On the other hand, more transformational ideas fare better in a dedicated team, or “lab”, that is strategically aligned to the central business but free to explore beyond the borders of today’s operations and business models.

It requires deliberate and delicate governance. But with the right targets, resources and metrics in place, this dual-focus approach to innovation ensures that incremental and disruptive ideas can show up with the right balance.

Takeaway: Do incremental innovation in teams, and exponential exploration in labs.

Overcoming risk aversion

The majority of people never share the best idea they ever had. Why? The personal stakes usually feel too high to share genuinely original ideas. When the personal vulnerability to propose original ideas is lacking, the organisation’s future commercial vulnerability increases. We’re unintentionally starving tomorrow’s innovation pipeline.

The solution is to lower the stakes. Make it safer and more comfortable to take the first meaningful step towards exploring a bold idea.

Great innovators do this by equipping their people to run small, fast, cheap experiments. The aim is to test the biggest assumptions behind bold ideas before spending any money developing them. Don’t spend $50,000 building a prototype, spend $500 testing the hypothesis that anyone cares about the problem you’re trying to solve. By the way, that untested assumption is the single largest reason that start-ups fail.

By running minimum viable product (MVP) experiments, the stakes of failure become so low that suddenly everyone is comfortable taking the first step in exploring an idea that wouldn’t otherwise make it off the whiteboard. And innovation gets democratised.

And there’s a huge upside for leaders: instead of being brought ‘pet’ ideas or hunches to invest in, teams come with real data that increases the chances of making good investment decisions.

“Experiments changed everything,” says Pernod Ricard UK’s former Managing Director Denis O’ Flynn. “We stopped asking for ideas and instead asked for experiments that came with data to help take the guesswork out of decision-making.”

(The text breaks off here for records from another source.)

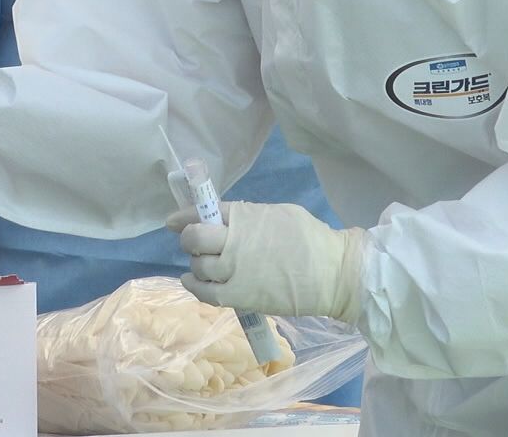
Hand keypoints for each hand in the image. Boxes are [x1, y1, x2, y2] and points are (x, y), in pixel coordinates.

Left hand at [168, 200, 367, 323]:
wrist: (333, 273)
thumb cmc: (311, 239)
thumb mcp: (278, 214)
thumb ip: (249, 216)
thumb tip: (225, 220)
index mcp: (246, 215)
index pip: (203, 211)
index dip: (184, 217)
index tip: (174, 221)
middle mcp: (234, 240)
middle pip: (194, 238)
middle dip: (189, 239)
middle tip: (195, 244)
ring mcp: (235, 269)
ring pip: (198, 265)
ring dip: (197, 264)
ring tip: (204, 265)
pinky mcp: (239, 295)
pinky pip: (205, 292)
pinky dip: (194, 285)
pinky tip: (194, 281)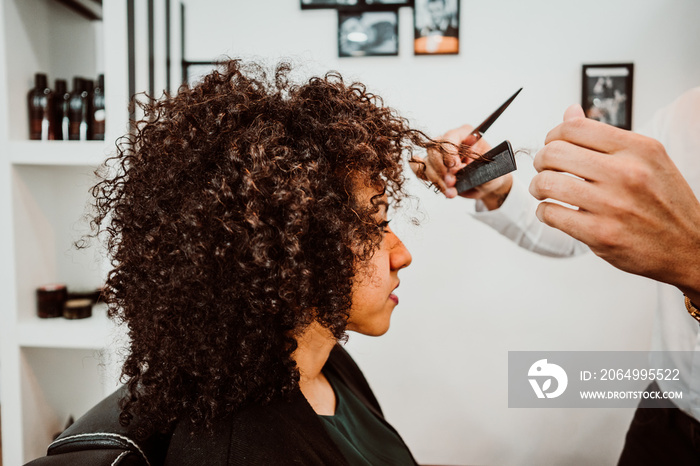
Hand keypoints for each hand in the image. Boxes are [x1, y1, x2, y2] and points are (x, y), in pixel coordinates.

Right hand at [411, 124, 512, 209]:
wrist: (487, 184)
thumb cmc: (492, 173)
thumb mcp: (490, 170)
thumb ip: (473, 169)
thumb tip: (454, 172)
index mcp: (466, 135)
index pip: (449, 137)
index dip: (448, 152)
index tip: (454, 166)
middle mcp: (449, 142)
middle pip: (434, 150)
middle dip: (441, 169)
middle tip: (452, 182)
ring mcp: (439, 154)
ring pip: (427, 163)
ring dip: (437, 180)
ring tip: (451, 192)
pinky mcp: (433, 167)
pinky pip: (420, 170)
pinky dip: (426, 179)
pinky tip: (438, 186)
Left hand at [530, 104, 699, 301]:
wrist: (689, 247)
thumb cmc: (667, 204)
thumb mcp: (648, 160)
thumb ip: (606, 137)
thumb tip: (570, 112)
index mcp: (638, 149)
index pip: (575, 127)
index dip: (553, 135)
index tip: (551, 145)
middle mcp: (626, 173)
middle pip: (555, 153)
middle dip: (541, 161)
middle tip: (544, 169)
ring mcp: (612, 205)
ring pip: (548, 183)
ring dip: (538, 187)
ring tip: (544, 190)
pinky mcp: (600, 234)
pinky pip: (551, 214)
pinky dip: (544, 212)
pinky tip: (553, 211)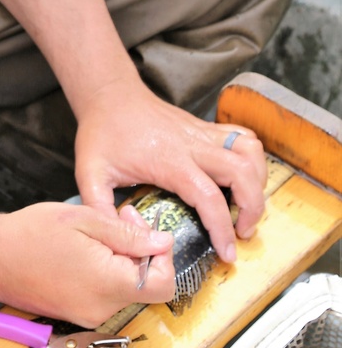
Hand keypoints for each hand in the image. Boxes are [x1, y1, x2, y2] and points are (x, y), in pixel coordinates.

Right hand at [0, 201, 173, 327]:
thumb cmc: (29, 234)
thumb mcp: (85, 221)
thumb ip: (129, 236)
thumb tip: (163, 243)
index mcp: (108, 284)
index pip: (163, 284)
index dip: (163, 257)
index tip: (146, 231)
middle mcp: (102, 308)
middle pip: (144, 285)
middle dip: (141, 251)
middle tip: (122, 218)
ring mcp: (87, 315)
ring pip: (125, 288)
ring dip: (121, 259)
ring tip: (98, 231)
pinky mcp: (75, 314)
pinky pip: (105, 294)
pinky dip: (105, 272)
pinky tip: (85, 249)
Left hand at [73, 78, 266, 263]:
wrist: (109, 95)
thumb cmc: (101, 133)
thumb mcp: (90, 174)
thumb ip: (100, 210)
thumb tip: (116, 242)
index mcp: (168, 161)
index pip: (208, 197)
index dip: (222, 229)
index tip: (228, 253)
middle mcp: (192, 145)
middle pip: (242, 172)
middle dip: (253, 207)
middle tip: (242, 232)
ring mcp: (201, 133)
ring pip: (250, 151)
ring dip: (257, 181)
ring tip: (247, 206)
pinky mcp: (205, 127)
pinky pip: (242, 136)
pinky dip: (252, 157)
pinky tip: (243, 177)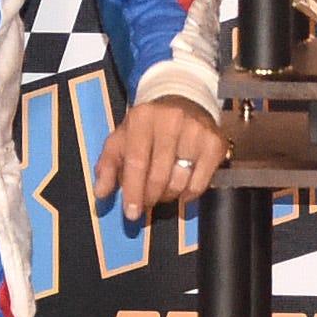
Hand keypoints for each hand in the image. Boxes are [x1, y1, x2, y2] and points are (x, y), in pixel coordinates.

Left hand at [92, 95, 228, 217]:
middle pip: (159, 175)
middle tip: (147, 202)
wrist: (184, 102)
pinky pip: (200, 183)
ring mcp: (196, 131)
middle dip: (150, 197)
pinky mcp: (215, 143)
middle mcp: (171, 120)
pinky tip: (182, 188)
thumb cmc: (147, 128)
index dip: (133, 191)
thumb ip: (108, 165)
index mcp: (142, 118)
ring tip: (163, 191)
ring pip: (180, 182)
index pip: (136, 162)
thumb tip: (101, 193)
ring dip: (168, 196)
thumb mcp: (122, 139)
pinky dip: (189, 194)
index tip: (131, 213)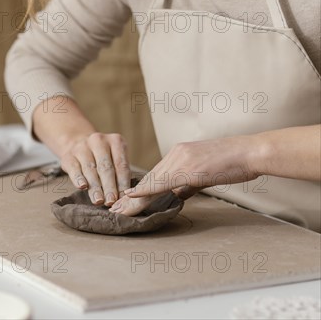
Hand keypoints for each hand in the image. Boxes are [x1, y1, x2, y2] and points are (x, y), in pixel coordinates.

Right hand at [58, 132, 130, 206]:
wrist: (78, 143)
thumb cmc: (102, 157)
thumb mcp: (115, 158)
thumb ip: (120, 174)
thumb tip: (124, 197)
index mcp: (115, 141)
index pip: (121, 164)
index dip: (122, 182)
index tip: (123, 198)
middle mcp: (99, 141)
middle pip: (105, 167)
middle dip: (109, 186)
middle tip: (111, 201)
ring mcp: (82, 147)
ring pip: (90, 169)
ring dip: (95, 187)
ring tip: (99, 201)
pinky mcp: (68, 155)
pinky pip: (74, 168)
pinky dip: (79, 178)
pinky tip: (82, 187)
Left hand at [112, 136, 257, 214]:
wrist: (250, 152)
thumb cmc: (234, 163)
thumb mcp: (206, 173)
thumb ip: (189, 183)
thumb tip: (177, 195)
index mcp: (181, 153)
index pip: (155, 175)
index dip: (140, 190)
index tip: (125, 202)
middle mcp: (177, 153)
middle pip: (149, 178)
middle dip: (130, 197)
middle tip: (114, 210)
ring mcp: (182, 159)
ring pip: (152, 181)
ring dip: (134, 199)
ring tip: (118, 212)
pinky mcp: (189, 168)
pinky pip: (164, 181)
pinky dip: (147, 191)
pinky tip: (134, 198)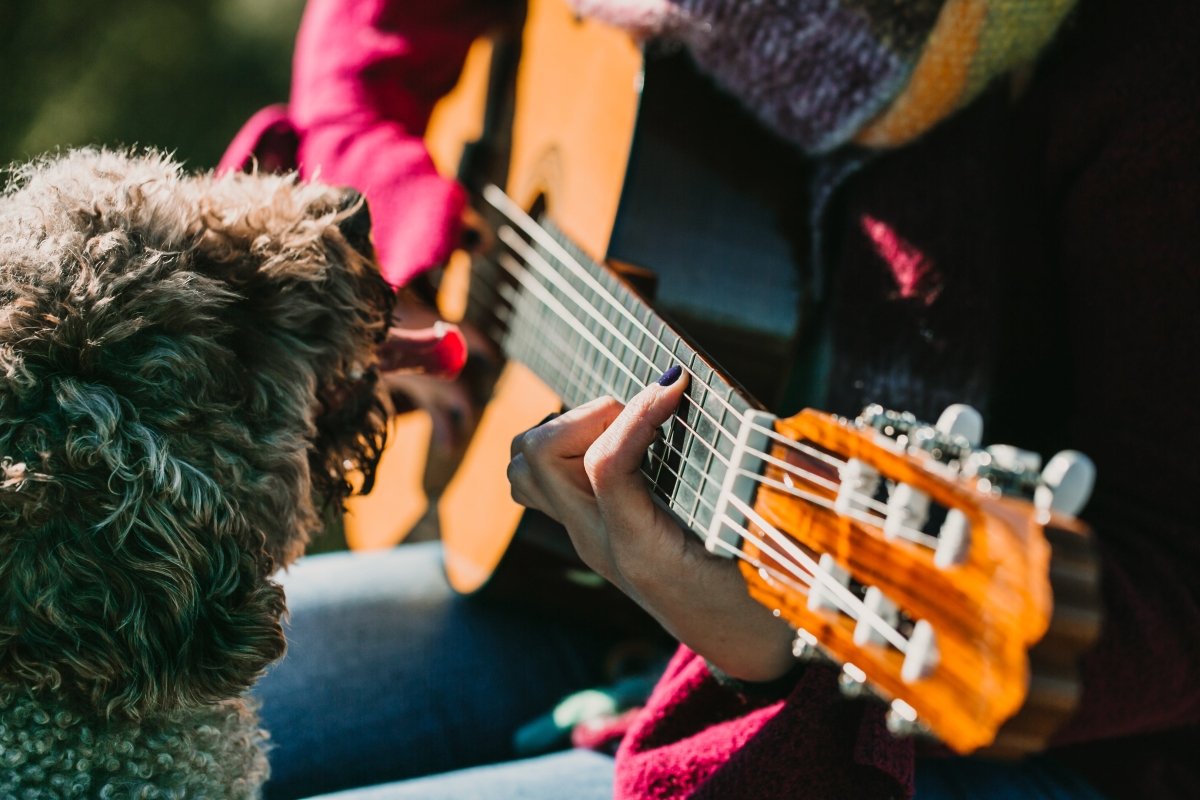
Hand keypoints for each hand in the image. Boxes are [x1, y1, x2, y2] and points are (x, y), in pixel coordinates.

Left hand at [508, 367, 795, 681]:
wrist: (746, 645)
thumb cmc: (763, 592)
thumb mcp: (761, 540)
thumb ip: (753, 478)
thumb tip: (727, 408)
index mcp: (641, 551)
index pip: (606, 464)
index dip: (640, 411)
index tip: (679, 381)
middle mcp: (599, 541)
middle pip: (539, 455)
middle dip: (590, 417)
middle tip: (648, 417)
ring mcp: (588, 536)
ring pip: (527, 465)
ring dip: (568, 430)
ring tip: (628, 429)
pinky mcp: (591, 528)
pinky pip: (545, 478)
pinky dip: (569, 444)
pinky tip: (623, 442)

Takeaway: Teach people to run low-stakes experiments that free them to dream big, start small, and learn fast.

Evolving a certainty-driven culture

Few employees believe that their company culture truly enables innovation. Often that’s based on personal experience of seeing big ideas being paralysed by politics.

Culture and behaviours are shaped by what leaders really value. With that knowledge, the best innovation leaders make two important decisions about themselves: they drop the craving for absolute certainty in innovation decision-making (experimentation data helps here), and they dissolve their need to be seen as the ultimate expert in a particular field. Why do these things matter so much to culture?

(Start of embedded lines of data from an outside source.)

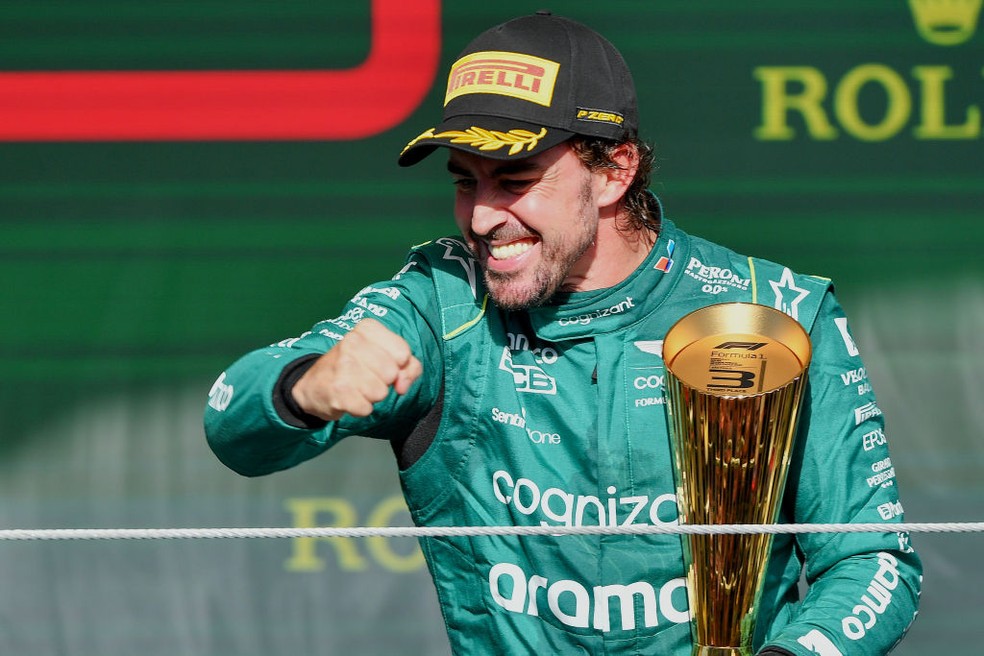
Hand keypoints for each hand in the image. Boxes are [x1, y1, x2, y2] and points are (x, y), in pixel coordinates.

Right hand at [290, 318, 422, 420]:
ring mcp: (342, 366)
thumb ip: (409, 366)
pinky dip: (360, 408)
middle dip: (384, 382)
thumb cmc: (356, 367)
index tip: (382, 364)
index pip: (403, 353)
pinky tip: (348, 398)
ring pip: (381, 393)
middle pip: (392, 374)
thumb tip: (402, 385)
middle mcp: (352, 342)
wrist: (314, 384)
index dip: (399, 366)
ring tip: (356, 387)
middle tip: (366, 377)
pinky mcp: (337, 391)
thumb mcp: (385, 355)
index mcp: (366, 329)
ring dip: (372, 396)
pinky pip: (367, 409)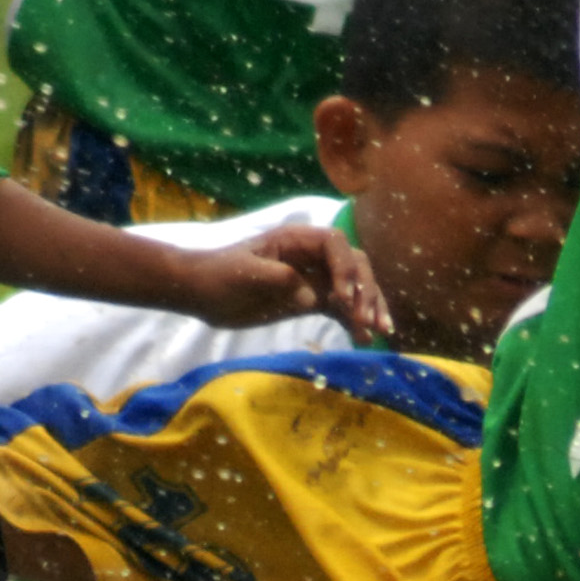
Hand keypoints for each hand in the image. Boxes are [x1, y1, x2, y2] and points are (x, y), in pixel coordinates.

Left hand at [166, 223, 389, 339]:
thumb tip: (315, 295)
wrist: (200, 294)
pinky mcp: (309, 301)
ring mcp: (312, 278)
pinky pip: (339, 309)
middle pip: (352, 265)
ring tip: (379, 332)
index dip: (345, 269)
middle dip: (365, 290)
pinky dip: (353, 322)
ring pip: (352, 288)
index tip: (342, 298)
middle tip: (366, 320)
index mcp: (296, 239)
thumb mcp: (245, 274)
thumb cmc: (217, 275)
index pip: (335, 244)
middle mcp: (311, 256)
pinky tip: (364, 341)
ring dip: (368, 307)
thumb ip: (280, 280)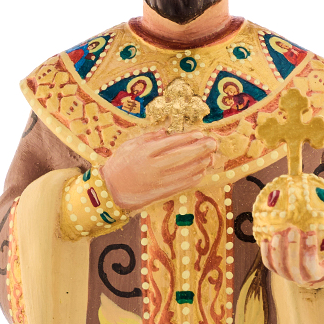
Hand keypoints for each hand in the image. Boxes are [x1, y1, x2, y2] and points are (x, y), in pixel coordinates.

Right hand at [101, 130, 216, 211]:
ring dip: (201, 163)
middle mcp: (154, 166)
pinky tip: (201, 172)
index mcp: (146, 151)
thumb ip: (149, 137)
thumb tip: (167, 131)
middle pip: (183, 156)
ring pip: (186, 171)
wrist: (111, 190)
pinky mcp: (161, 193)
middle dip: (201, 149)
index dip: (189, 138)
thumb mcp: (130, 145)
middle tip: (213, 143)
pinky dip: (194, 178)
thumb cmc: (120, 164)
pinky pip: (182, 185)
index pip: (172, 142)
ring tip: (210, 157)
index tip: (200, 134)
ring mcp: (158, 181)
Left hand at [260, 227, 323, 286]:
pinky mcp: (275, 271)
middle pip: (293, 264)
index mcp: (314, 274)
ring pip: (279, 264)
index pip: (311, 262)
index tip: (310, 230)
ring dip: (277, 248)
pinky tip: (265, 239)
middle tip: (293, 228)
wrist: (310, 273)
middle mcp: (299, 278)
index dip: (310, 247)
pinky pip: (268, 263)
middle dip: (292, 246)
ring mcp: (285, 275)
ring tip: (278, 232)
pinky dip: (265, 252)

Original ideas aren’t predictable. If underlying anxieties cause leaders to reject anything other than sure bets, we have a stewardship crisis on our hands. The future fortunes of the company are held hostage by today’s fears of failure.

But a combination of smart rewards, metrics and executive coaching can help.

The future fortunes of the company are held hostage by today’s fears of failure.

3M uses a ‘financial renewal’ metric that creates leadership accountability for delivering the levels of innovation that will help the company show up healthy in the future: 30% of revenues must come from products that didn’t exist five years ago.

That creates a chain reaction of innovation across the organisation, both in terms of the boldness of product ideas that it generates, and the kind of leadership needed for them to emerge and thrive.

Takeaway: List the innovation behaviours that your future strategy depends upon. What would need to be true for those behaviours to show up? What must leaders value and reward to motivate those behaviours?

Innovation only thrives when leaders deliberately commit to it. There’s no black art; it is entirely practical and measurable. Start small and learn your way forward. It’s how most of today’s great innovators began.